Jonas was driving pretty fast, and the rattling of the wheels made so much noise, that Rollo’s father and mother did not hear what he and Jonas were saying. Nor did Rollo hear the conversation in which his father and mother were engaged. They were, in fact, discussing the expediency of not attempting to get home that evening, but of stopping, instead, at a little village a few miles before them. As it was growing cold and late, and as there was every appearance of an approaching storm, they concluded to do this; and so, to Rollo’s surprise, when they came into the village, his father said to Jonas,—
“Jonas, you may drive up to this hotel on the right; we are going to stop here for the night.”

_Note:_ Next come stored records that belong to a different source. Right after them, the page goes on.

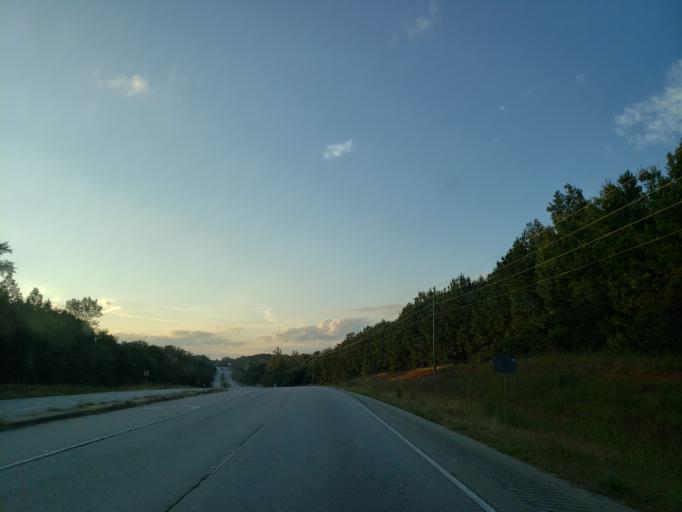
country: US
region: Georgia
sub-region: Carroll County
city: Carrollton
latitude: 33.6117
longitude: -85.0642
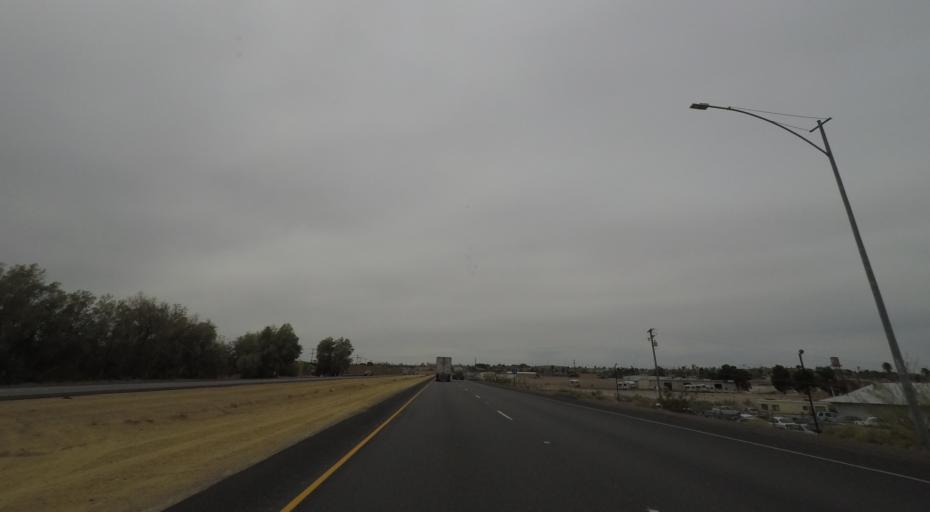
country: US
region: California
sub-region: San Bernardino County
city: Barstow
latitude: 34.8868
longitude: -116.9980
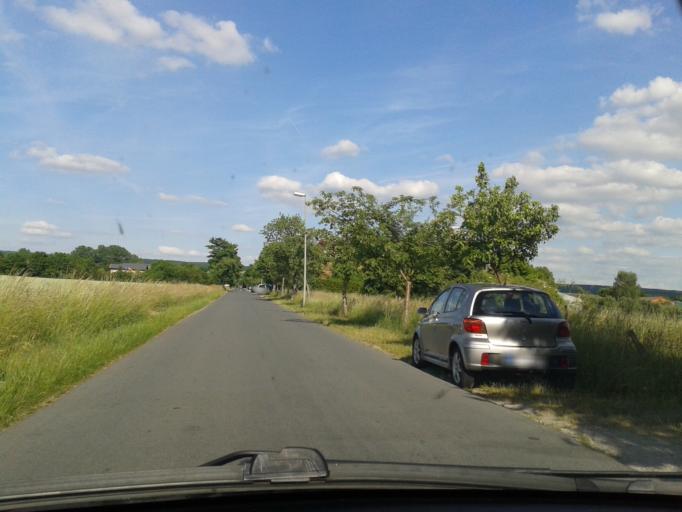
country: DE
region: North Rhine-Westphalia
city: Bad Lippspringe
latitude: 51.7830
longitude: 8.8320
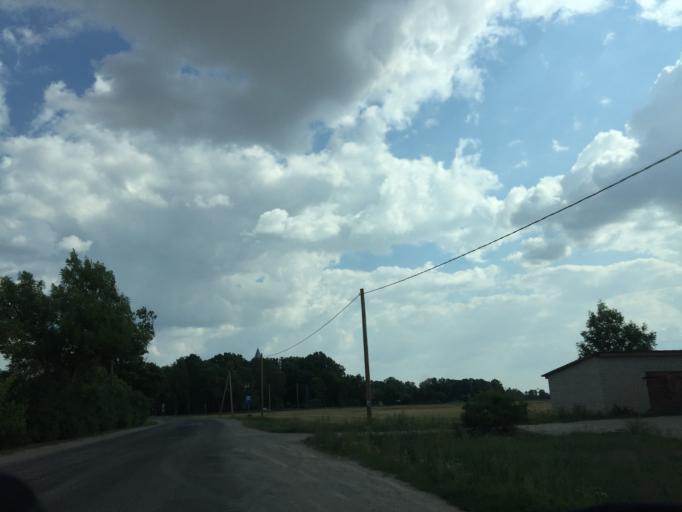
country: LV
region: Jelgava
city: Jelgava
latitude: 56.5126
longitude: 23.7540
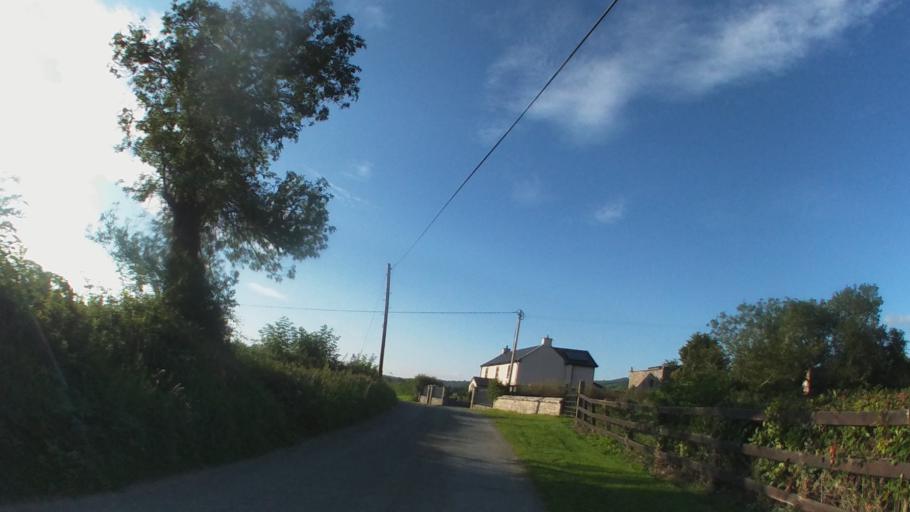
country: IE
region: Leinster
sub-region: Kilkenny
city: Kilkenny
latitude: 52.6924
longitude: -7.1893
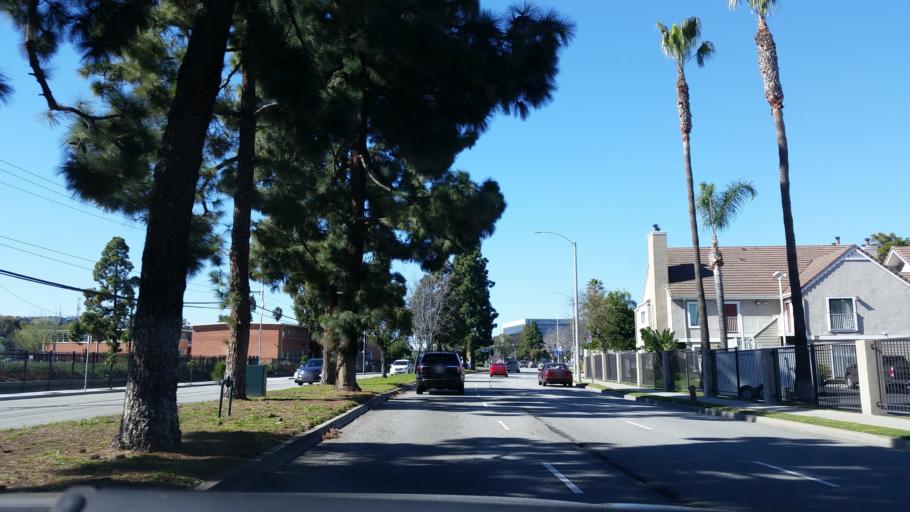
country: US
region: California
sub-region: Los Angeles County
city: Signal Hill
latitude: 33.8035
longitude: -118.1453
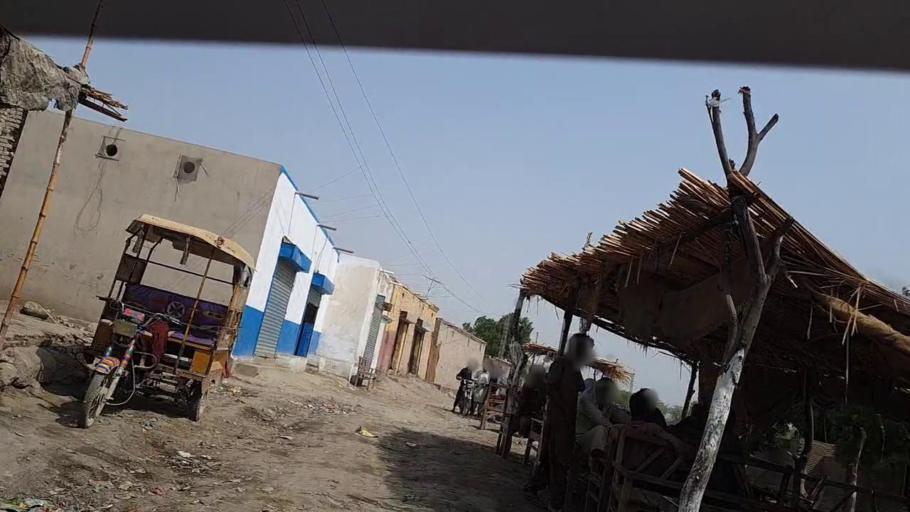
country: PK
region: Sindh
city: Khairpur Nathan Shah
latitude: 27.0770
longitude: 67.6881
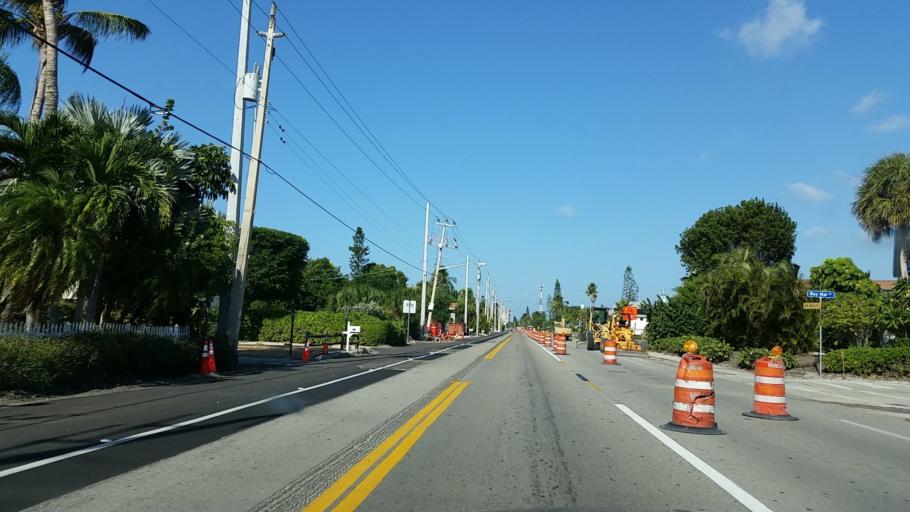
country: US
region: Florida
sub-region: Lee County
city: Fort Myers Beach
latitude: 26.4408
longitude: -81.9277
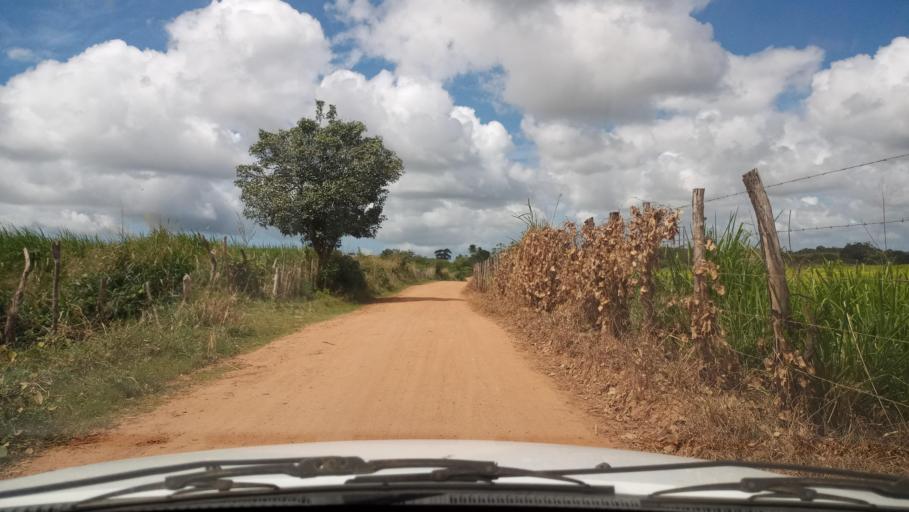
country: BR
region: Rio Grande do Norte
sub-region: Goianinha
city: Goianinha
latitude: -6.2616
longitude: -35.2420
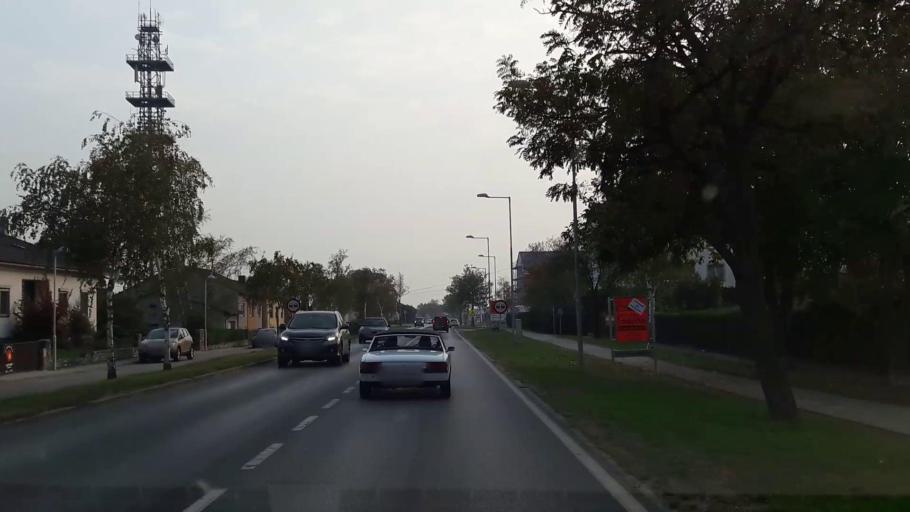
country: AT
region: Burgenland
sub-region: Politischer Bezirk Neusiedl am See
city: Neusiedl am See
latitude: 47.9637
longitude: 16.8371
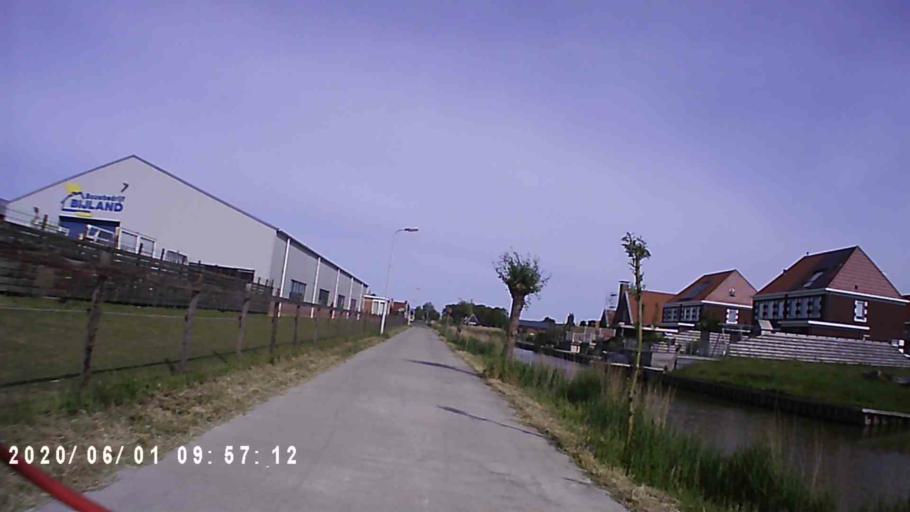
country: NL
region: Friesland
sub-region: Menameradiel
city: Berltsum
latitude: 53.2382
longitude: 5.6464
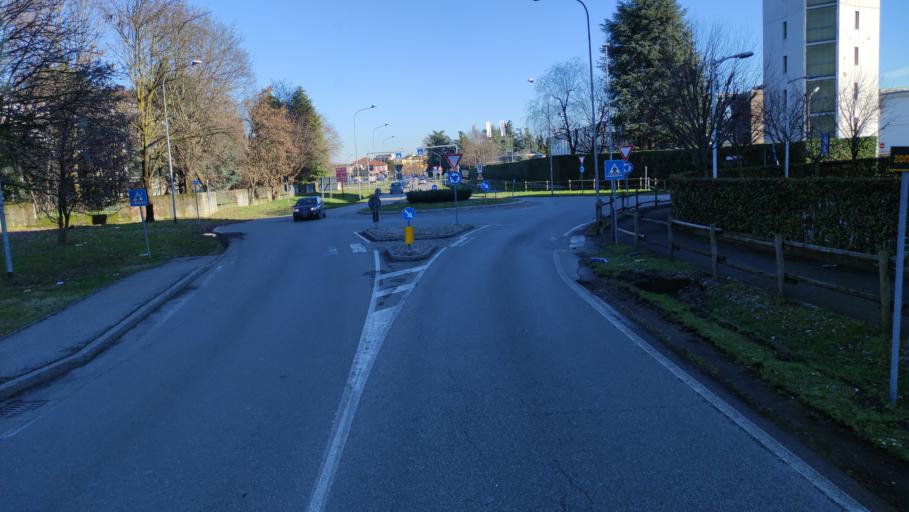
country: IT
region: Lombardy
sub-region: Provincia di Monza e Brianza
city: Concorezzo
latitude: 45.5903
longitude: 9.3266
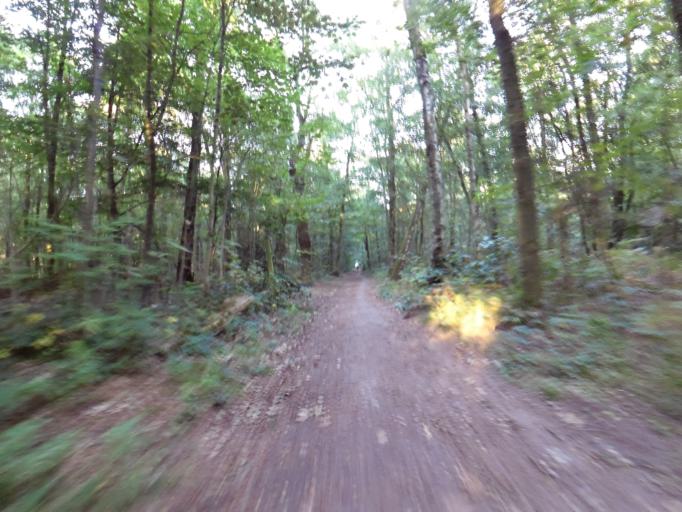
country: DE
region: North Rhine-Westphalia
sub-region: Regierungsbezirk Dusseldorf
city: Emmerich
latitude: 51.8670
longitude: 6.1862
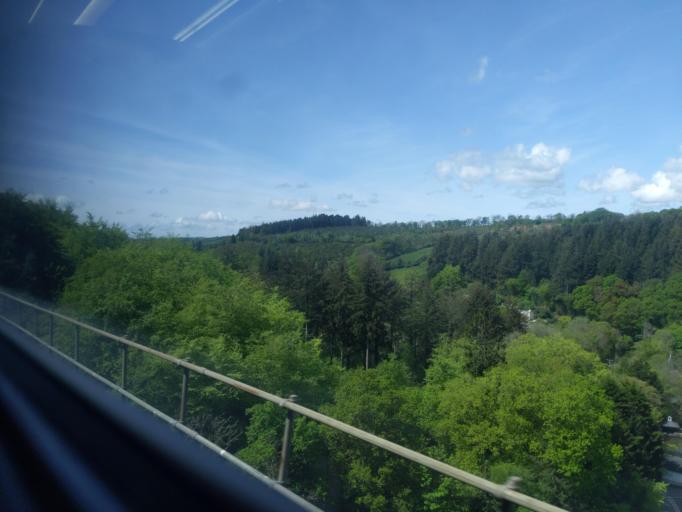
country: GB
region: England
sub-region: Cornwall
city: Liskeard
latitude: 50.4530
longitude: -4.5682
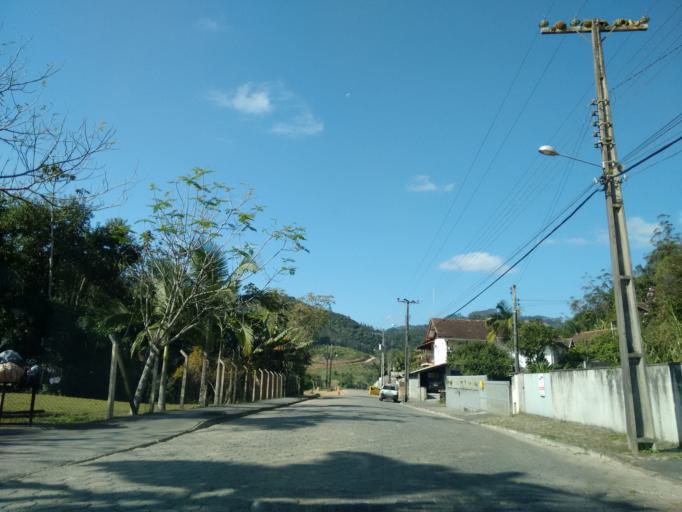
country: BR
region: Santa Catarina
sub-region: Pomerode
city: Pomerode
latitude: -26.7387
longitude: -49.1710
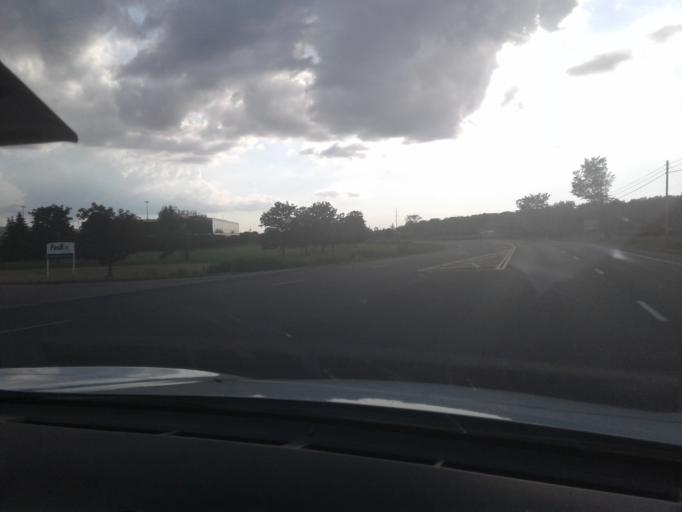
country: US
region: New York
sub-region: Onondaga County
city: East Syracuse
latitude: 43.0935
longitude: -76.0615
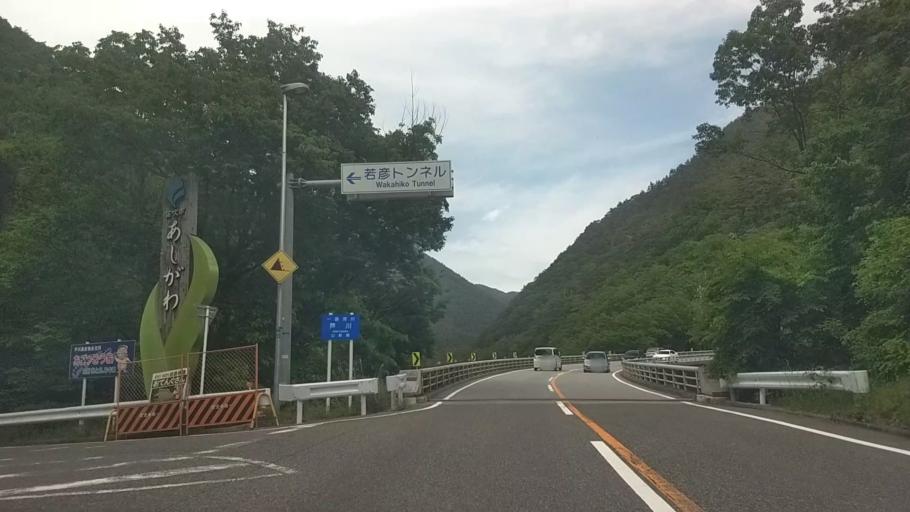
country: JP
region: Yamanashi
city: Fujikawaguchiko
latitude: 35.5306
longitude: 138.6210
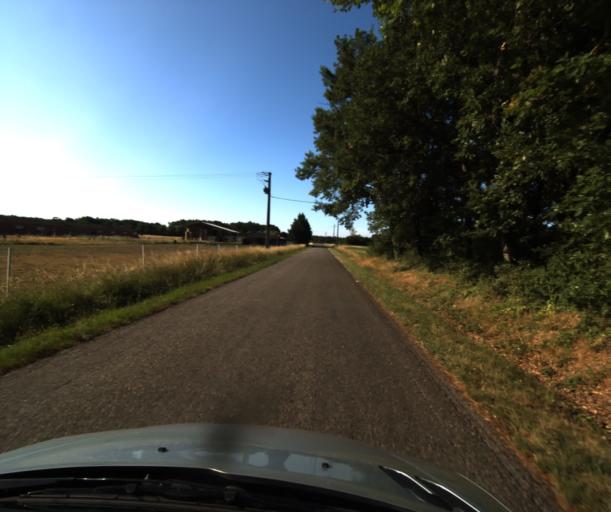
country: FR
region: Midi-Pyrenees
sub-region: Departement du Tarn-et-Garonne
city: Saint-Porquier
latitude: 44.0608
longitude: 1.2082
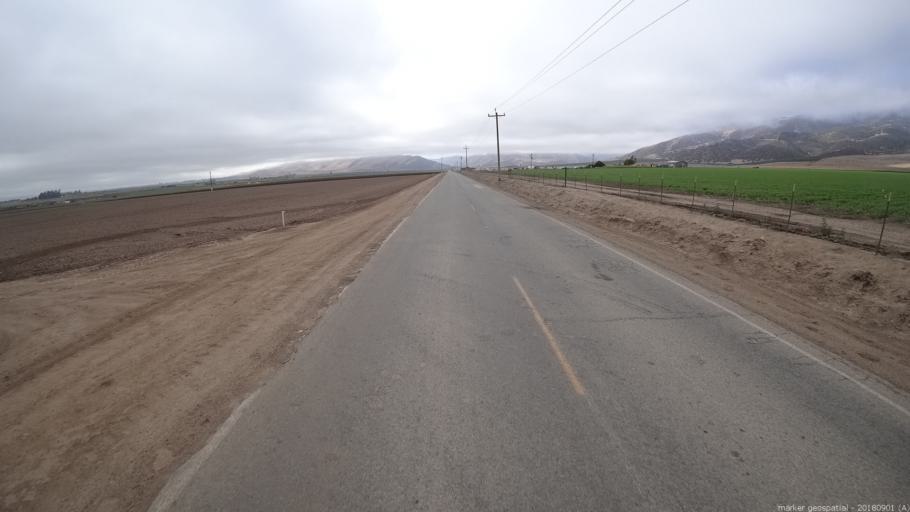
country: US
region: California
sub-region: Monterey County
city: Greenfield
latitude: 36.3305
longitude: -121.3155
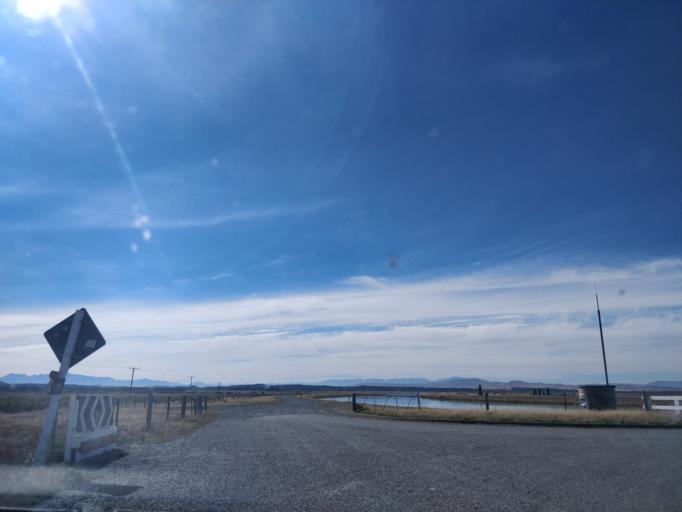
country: NZ
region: Otago
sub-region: Queenstown-Lakes District
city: Wanaka
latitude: -44.2200
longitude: 170.0500
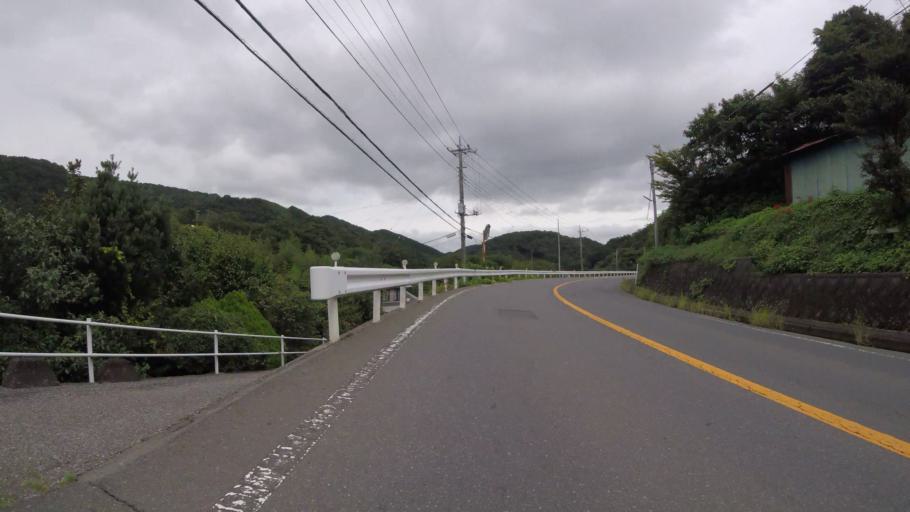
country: JP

Jonas and Rollo were both glad to hear this. Jonas drove up to the door, and Rollo and his father and mother were soon transferred from their places in the carryall, which were beginning to be cold, and cheerless, and uncomfortable, to a pleasant little parlor, with a bright fire in the fireplace, and a table in the middle of the room spread for tea.
Now, it happened that, in this little parlor, the fire was made in what might be called a fireplace-stove, that is, a stove made in the form of a fireplace. It stood out upon the hearth, and from the top of it a stove pipe ascended towards the top of the room, and there passed back into the chimney.
The fire was not built in this room until the party which was to occupy it arrived, but the room became warm very quick. Rollo was surprised that the room became warm so quick, and his father said that such an arrangement as that, namely, a stove standing out upon the hearth, with a pipe above, warmed a room very quickly; and one reason was, that it operated by conduction as well as by radiation, whereas a fire in a common fireplace could only warm the room by radiation. Then Rollo wanted to know what conduction and radiation meant. His father explained them to him while they were waiting for the tea to be brought in.
“There are two ways by which heat moves,” said his father. “One way is by shooting swiftly through the air like light. Hold your hand up before the fire.”
So Rollo held his hand up before the fire as his father had directed.
“Do you feel the warmth of the fire upon your hand?”